Вивиан туфли не сняла, а потому тащилась позади, с трудом переставляя ноги.
— Почему нас даже не спросили, к кому мы, кто мы, и все такое, — удивлялась я.
— А чего и кого им бояться? Они же боги, — сказал Томас.
— А налоговая? — предположила я.
— Думаешь, боги платят налоги? — сказал Томас.
— Ну… А что — не платят?
— А какому государству они, по — твоему, должны их платить?
— Не знаю. Какому захочется.
— Думаю, им не хочется, — сказал Томас.
— Значит, они несознательные, — сказала я.
— Еще какие несознательные, — вдруг сказала Вивиан.
— И потом, — сказал Томас. — Налоговой сюда никак не забраться.
Мы поравнялись с домиком, возле которого сушилось белье на веревке. Один конец веревки был привязан к опоре крыльца, другой — к покосившемуся столбику с большим табло из фанеры.
Сушились две простыни, две наволочки, и штук сто носков. Причем все они были полосатые. А когда мы приблизились, то увидели, что все они еще и дырявые — да непросто, а прямо-таки изодраны в клочья!
— Хм, забавно, — сказал Томас. — И кто этот любитель дырявых полосатых носков?
На табличке аккуратно, с завитушками, было написано: „Кыш. Носки мои“. И все. Даже без подписи.
— Это кентавр Хирон, — сказала Вивиан. — Старый идиот. Он натягивает носки на копыта.
— Да?! — поразилась я. (Теперь понятно, почему они такие рваные!) — Но зачем?
— Для красоты, — пренебрежительно пожала плечами Вивиан.
— А может, у него копыта мерзнут, — предположила я.
— Или скользят по мрамору, — улыбнулся Томас.

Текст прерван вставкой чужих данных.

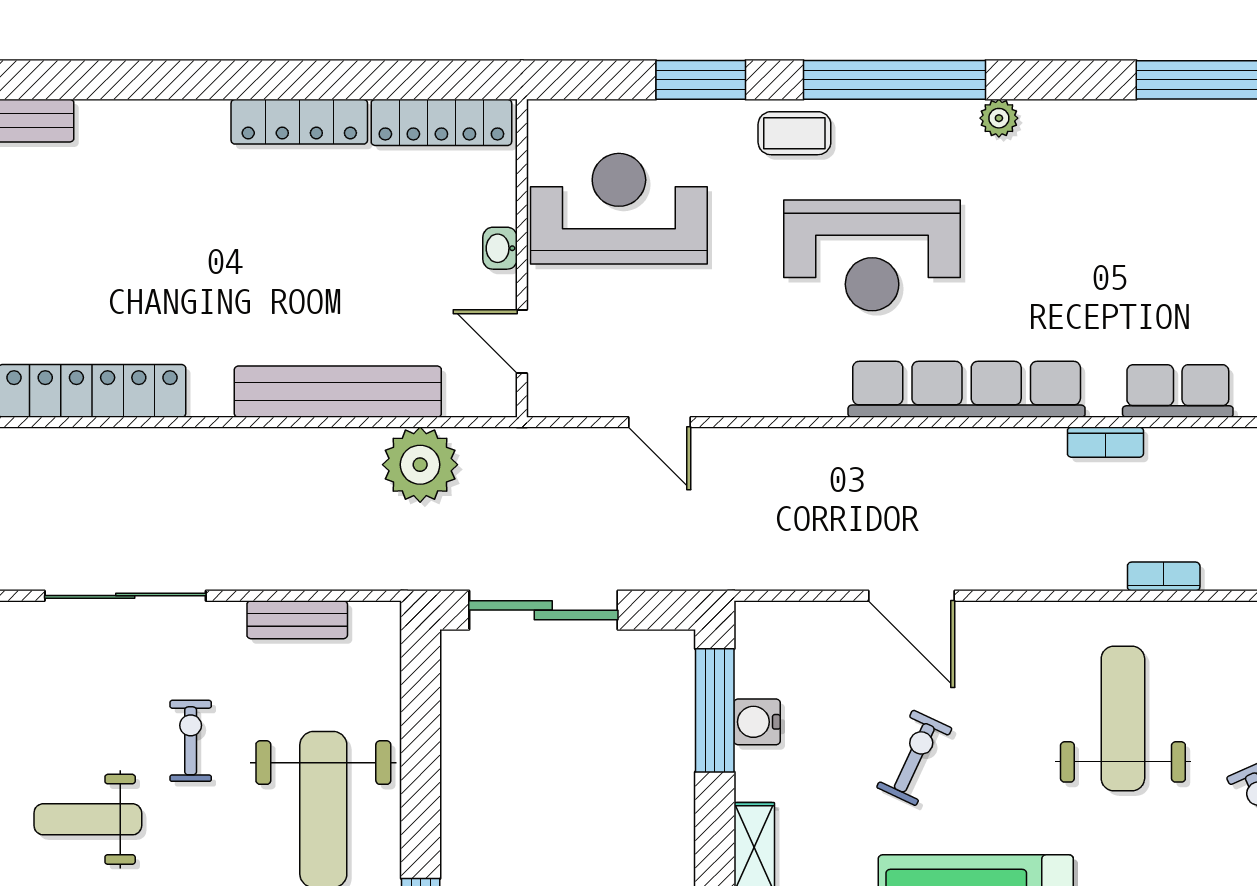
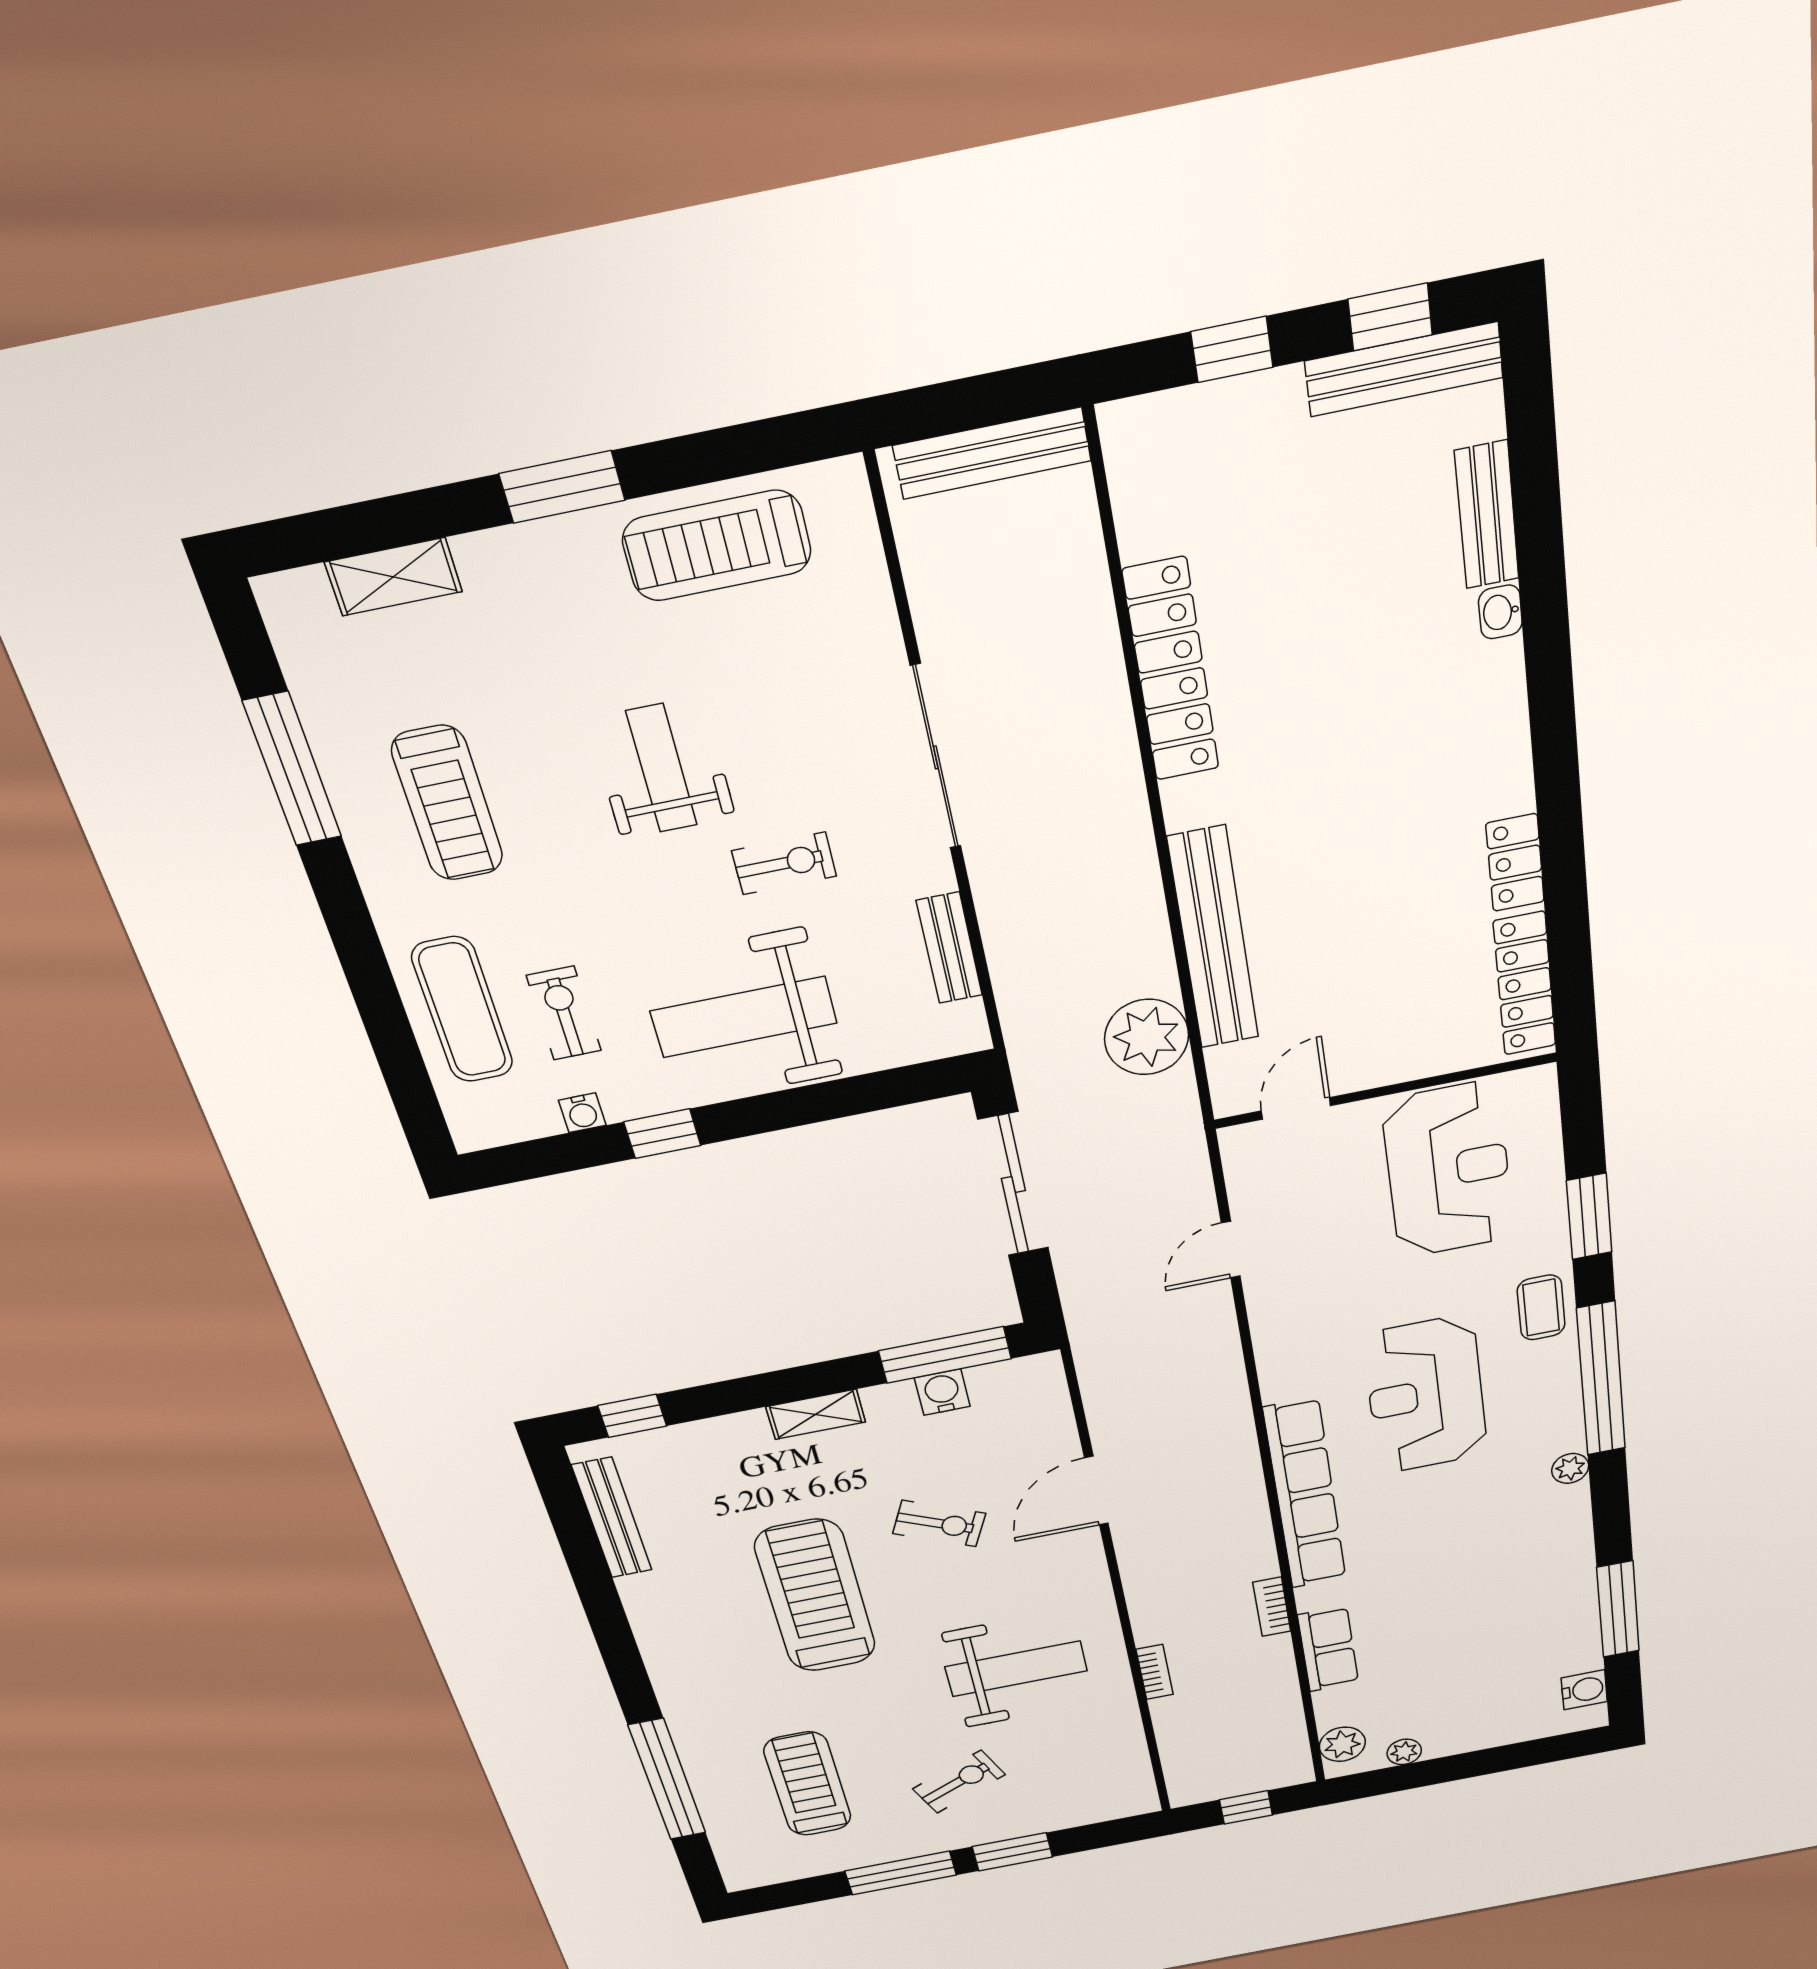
locker: (299, 122) -> (1515, 863), width x0.66
washbasin: (500, 248) -> (1500, 612), moved, turned -90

— И где здесь мрамор? — развела я руками, показывая, что вокруг травка — муравка, вполне даже подходящая для копыт поверхность.
— Там, — кратко сказал Томас, показав рукой на небоскреб.
Который, между прочим, не приблизился ни на метр. Сколько же до него топать?!
— Кто пустит лошадь в здание? — сказала я.
— Кентавры — не лошади, они полулюди — полулошади, — сказал Томас.
— Все равно, — сказала я.
— А ходят они туда на работу, — сказал Томас.
Так вот почему вокруг ни души! Все на работе в этом небоскребе.
Эту догадку я высказала вслух.
— Нет, — сказал Томас. — У греческих богов ненормированный рабочий день, то есть, они приходят на работу в разное время…
— Да, — подтвердила Вивиан и добавила сердито: — Некоторым достаточно заглянуть туда минуты на три, а некоторые работают целыми сутками, ждешь их ждешь дома, как дура…
Это она, видимо, о чем-то о своем.
— У них и зарплата есть? — спросила я.
— Нет, — сказала Вивиан.
Наверное, потому что они сами могут получить все, что захотят.
— Зачем же им работать? — спросила я.
Ну вот я, например, если бы не нужны были деньги… А вы бы — тоже бросили все к черту, правда?
— Ради удовольствия, — ядовито произнесла Вивиан.
— Попробовали бы они не явиться, когда их босс — Зевс, — сказал Томас.
— И кому это „Кыш“, — шла и рассуждала я. — Как будто кому-то нужны его носки… И не водятся же тут воры…
— Почему же, — усмехнулась Вивиан.
У Томаса один угол рта пополз вверх.
— Что? — сказала я. — Водятся?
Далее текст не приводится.